(Beginning of Material for the task)

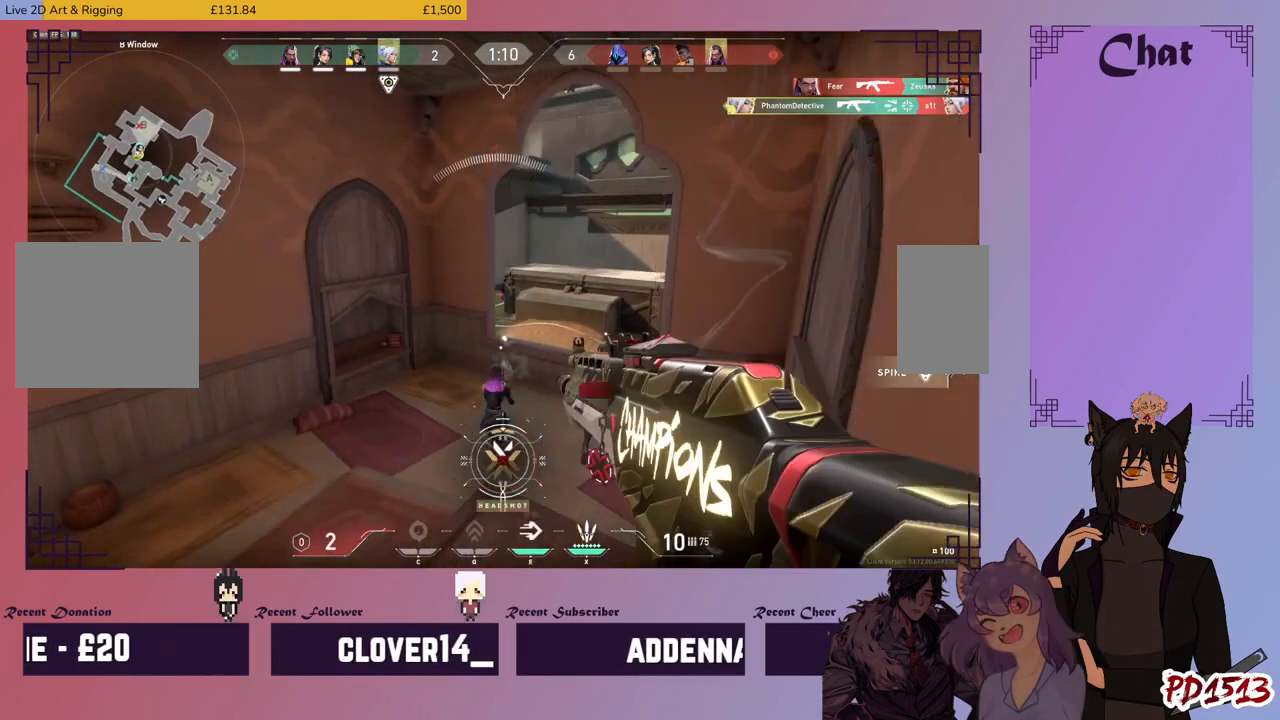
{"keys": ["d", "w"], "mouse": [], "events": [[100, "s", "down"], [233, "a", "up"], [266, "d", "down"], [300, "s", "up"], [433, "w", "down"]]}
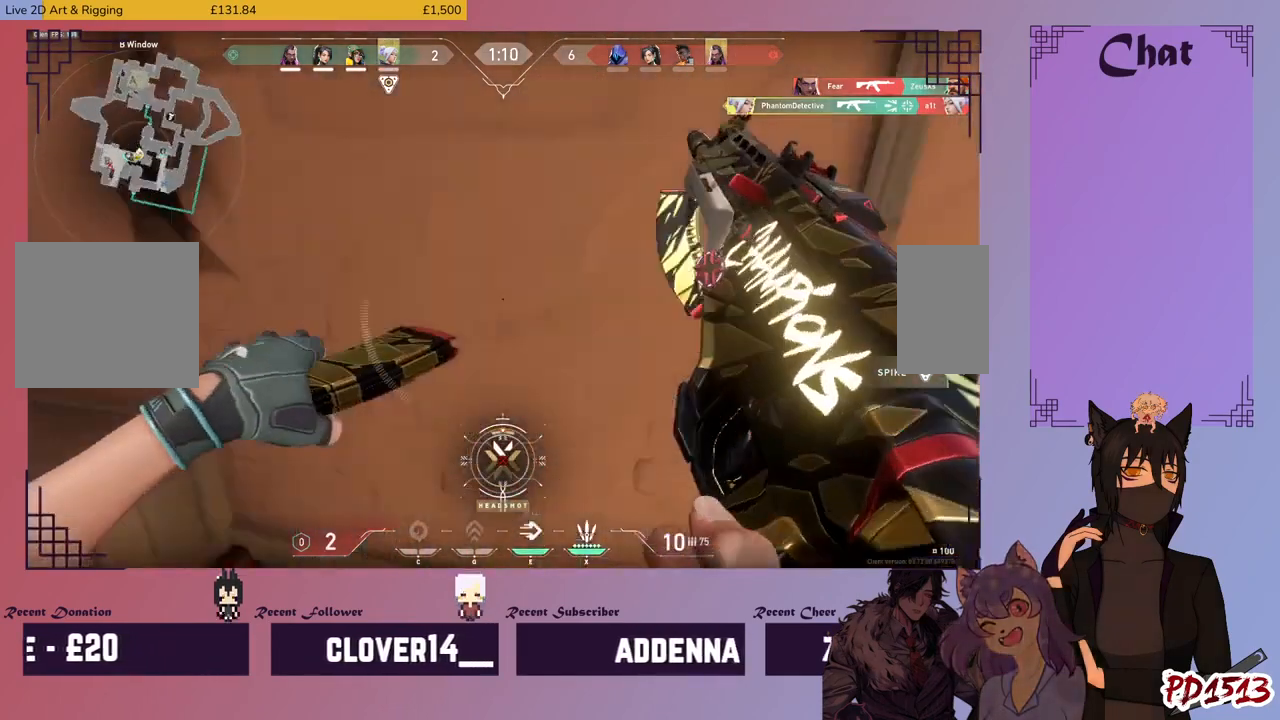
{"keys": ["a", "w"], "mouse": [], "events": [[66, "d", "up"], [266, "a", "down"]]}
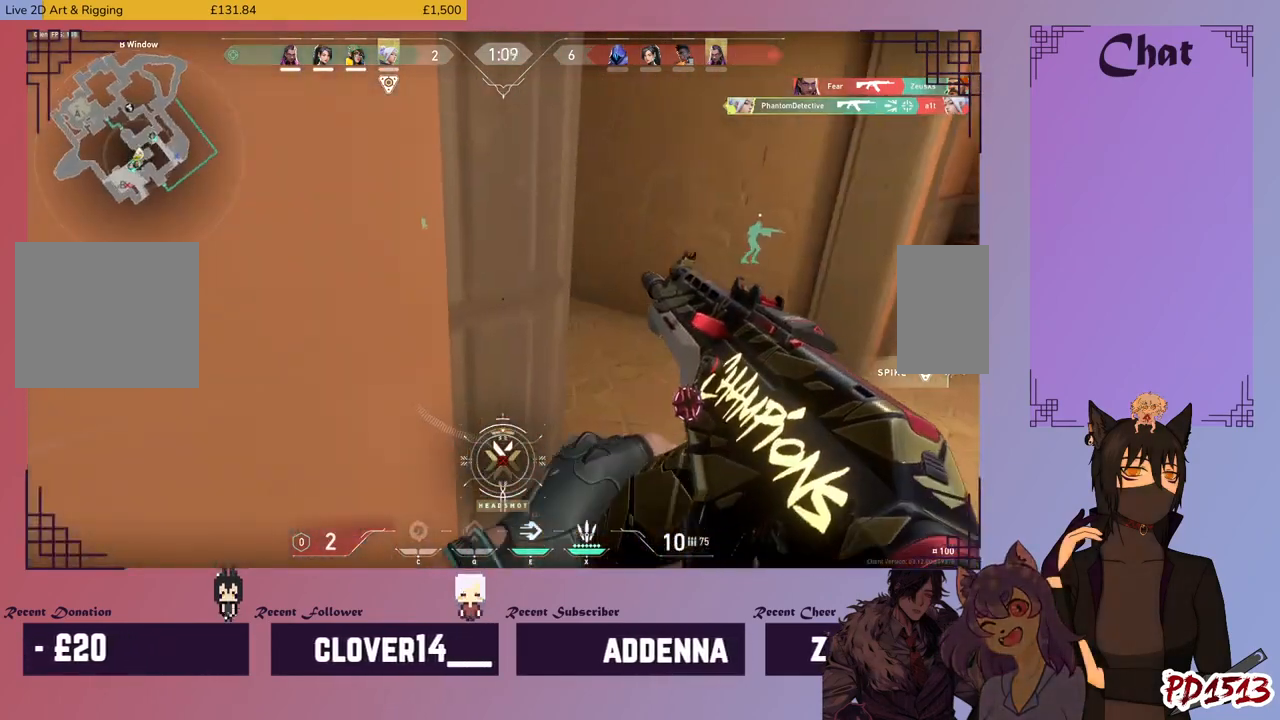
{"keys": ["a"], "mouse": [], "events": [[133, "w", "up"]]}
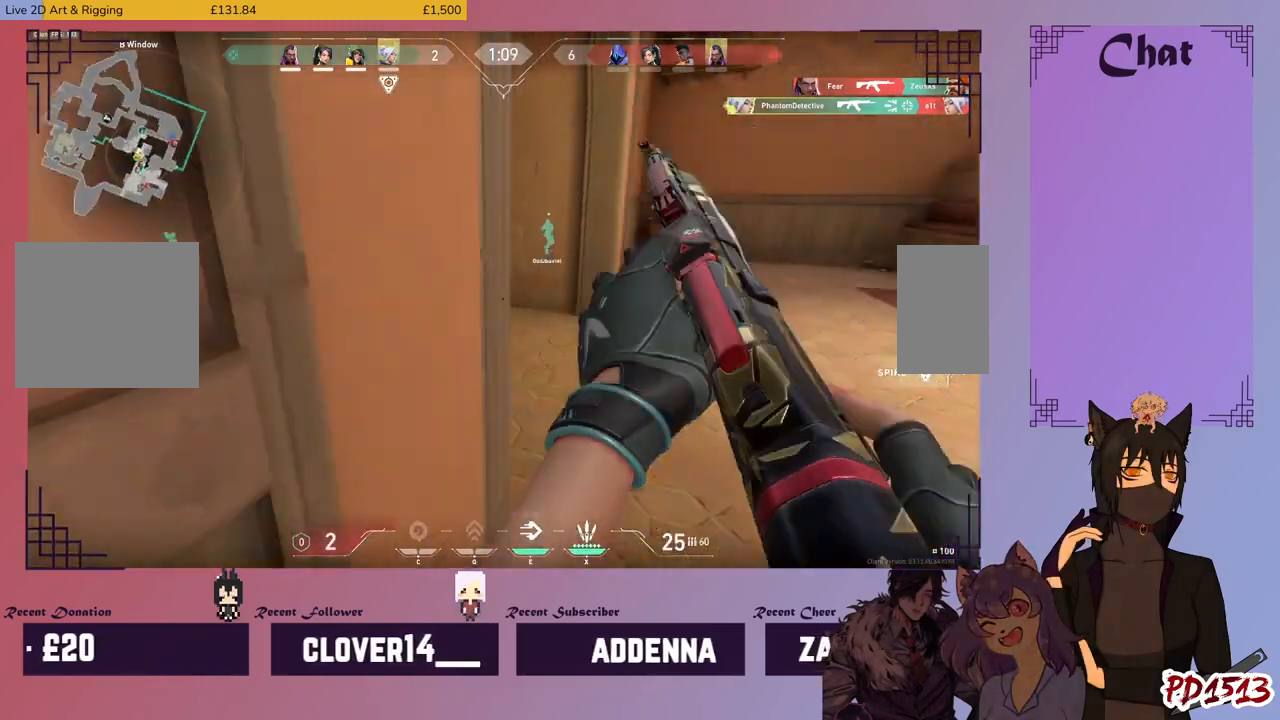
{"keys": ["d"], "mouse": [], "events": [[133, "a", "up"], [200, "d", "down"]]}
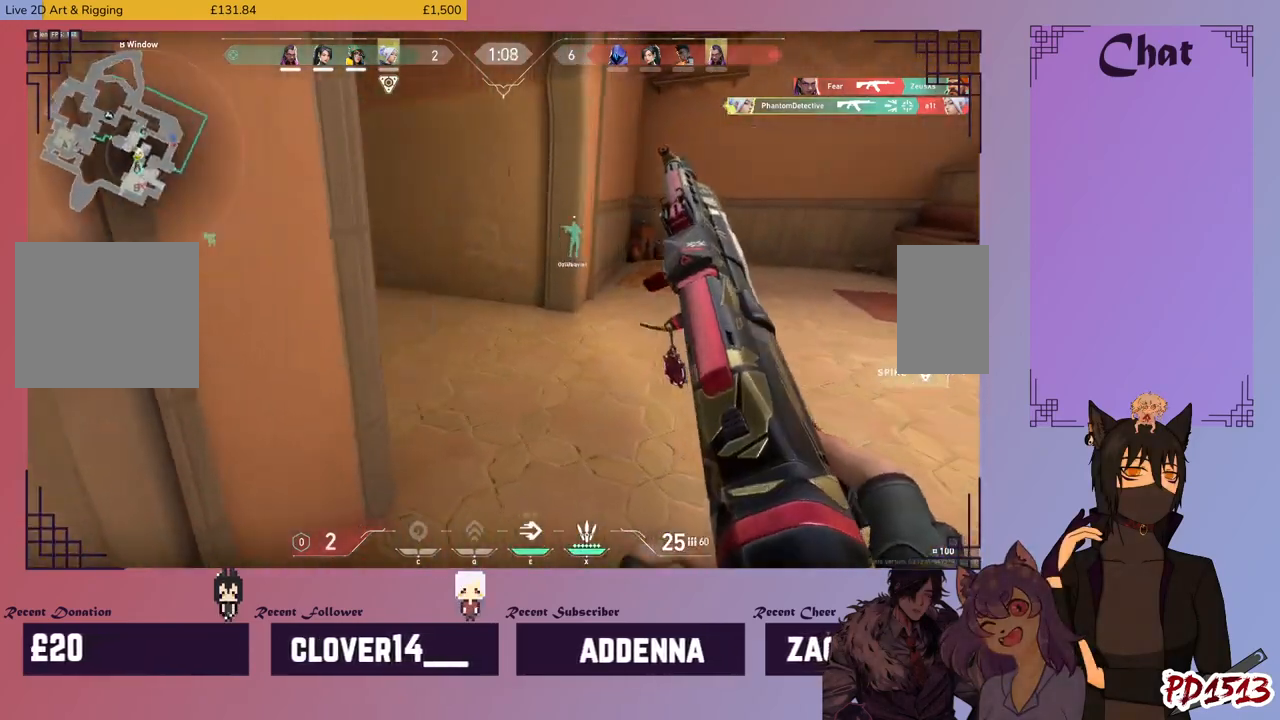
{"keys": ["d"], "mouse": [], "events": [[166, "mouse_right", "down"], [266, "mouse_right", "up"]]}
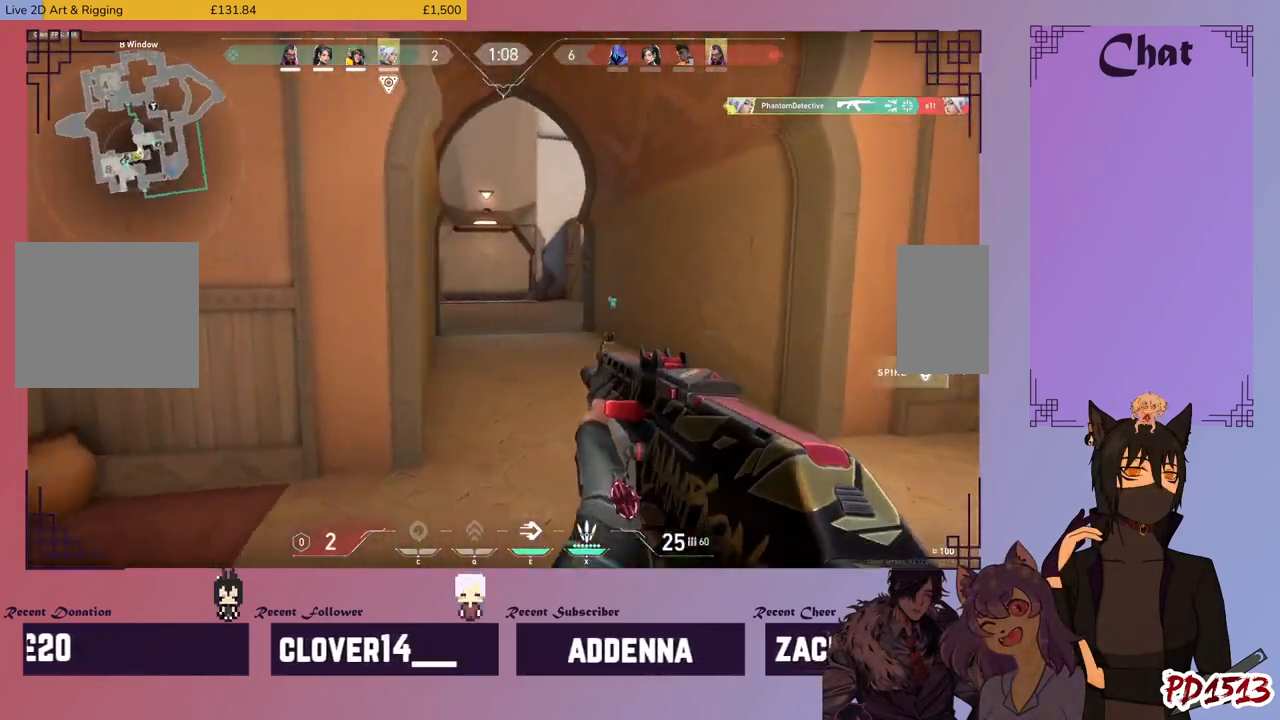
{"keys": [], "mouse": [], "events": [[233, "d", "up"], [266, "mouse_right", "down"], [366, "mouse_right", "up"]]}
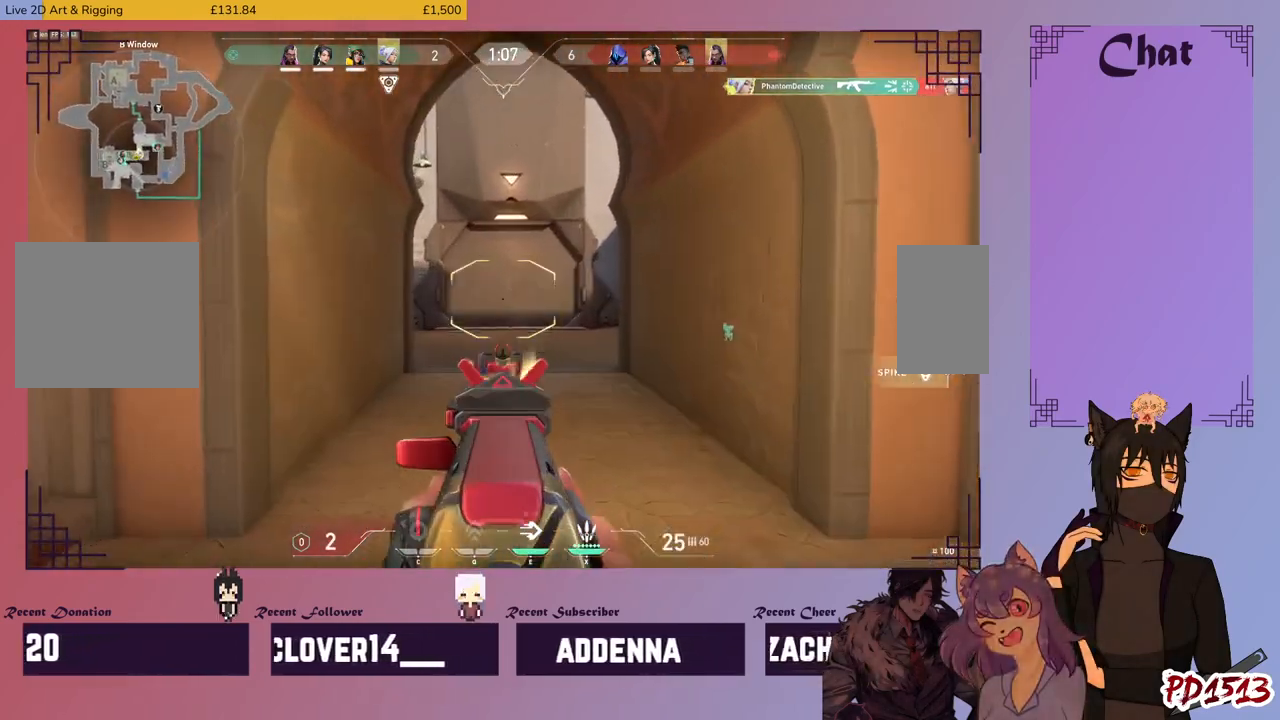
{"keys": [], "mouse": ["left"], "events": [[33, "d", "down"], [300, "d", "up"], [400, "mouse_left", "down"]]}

(End of Material for the task)

◆ Task prompt:
In the copy, keep every line of the data above exactly and drop each picture.

◆ Solution for this exercise:
{"keys": ["d", "w"], "mouse": [], "events": [[100, "s", "down"], [233, "a", "up"], [266, "d", "down"], [300, "s", "up"], [433, "w", "down"]]}
{"keys": ["a", "w"], "mouse": [], "events": [[66, "d", "up"], [266, "a", "down"]]}
{"keys": ["a"], "mouse": [], "events": [[133, "w", "up"]]}
{"keys": ["d"], "mouse": [], "events": [[133, "a", "up"], [200, "d", "down"]]}
{"keys": ["d"], "mouse": [], "events": [[166, "mouse_right", "down"], [266, "mouse_right", "up"]]}
{"keys": [], "mouse": [], "events": [[233, "d", "up"], [266, "mouse_right", "down"], [366, "mouse_right", "up"]]}
{"keys": [], "mouse": ["left"], "events": [[33, "d", "down"], [300, "d", "up"], [400, "mouse_left", "down"]]}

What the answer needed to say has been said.